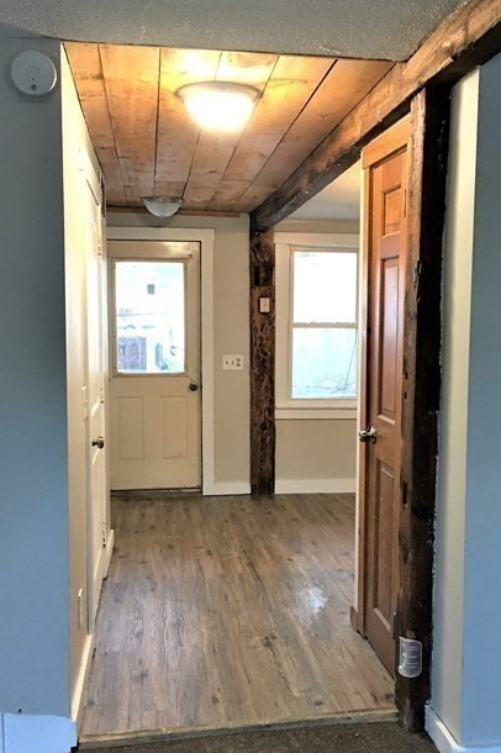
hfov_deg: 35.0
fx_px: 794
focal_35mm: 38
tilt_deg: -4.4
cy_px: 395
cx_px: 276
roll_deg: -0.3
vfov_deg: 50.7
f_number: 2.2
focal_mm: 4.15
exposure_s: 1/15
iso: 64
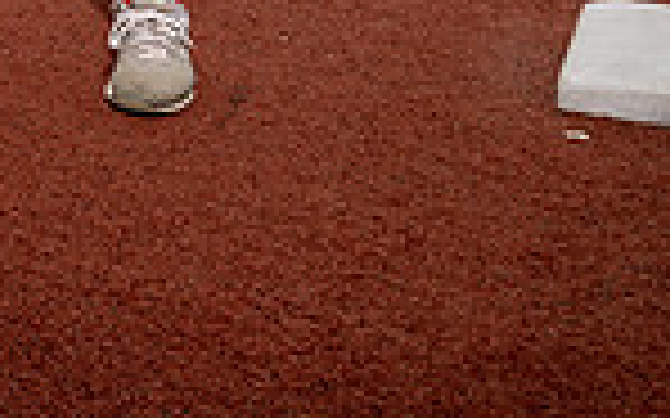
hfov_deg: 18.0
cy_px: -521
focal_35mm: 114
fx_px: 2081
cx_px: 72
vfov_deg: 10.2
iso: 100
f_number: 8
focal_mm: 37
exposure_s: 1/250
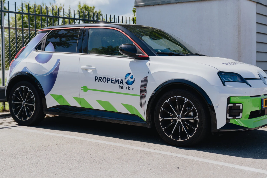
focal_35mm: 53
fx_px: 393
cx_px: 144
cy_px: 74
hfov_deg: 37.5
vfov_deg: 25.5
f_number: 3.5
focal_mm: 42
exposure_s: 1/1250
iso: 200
-------------------------
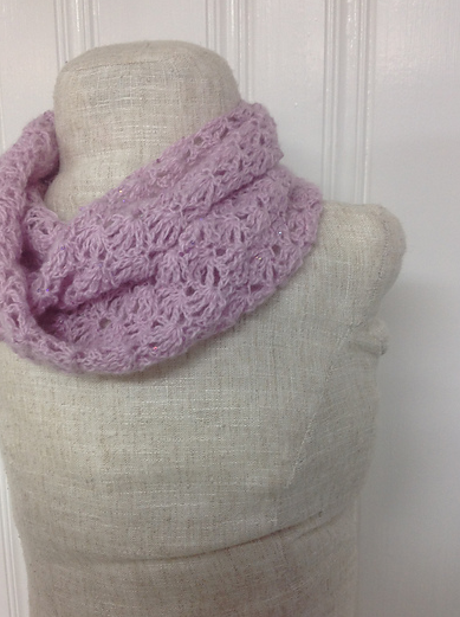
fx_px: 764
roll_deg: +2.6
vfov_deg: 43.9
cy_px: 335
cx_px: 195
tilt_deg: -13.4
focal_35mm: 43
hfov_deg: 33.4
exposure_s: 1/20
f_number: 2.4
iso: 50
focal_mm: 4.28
-------------------------
**Exercise goal**
In your answer, include only the lines above starting at the line that holds "roll_deg: +2.6" and ending at the line that holds "focal_mm: 4.28", copied exactly.

**Written answer**
roll_deg: +2.6
vfov_deg: 43.9
cy_px: 335
cx_px: 195
tilt_deg: -13.4
focal_35mm: 43
hfov_deg: 33.4
exposure_s: 1/20
f_number: 2.4
iso: 50
focal_mm: 4.28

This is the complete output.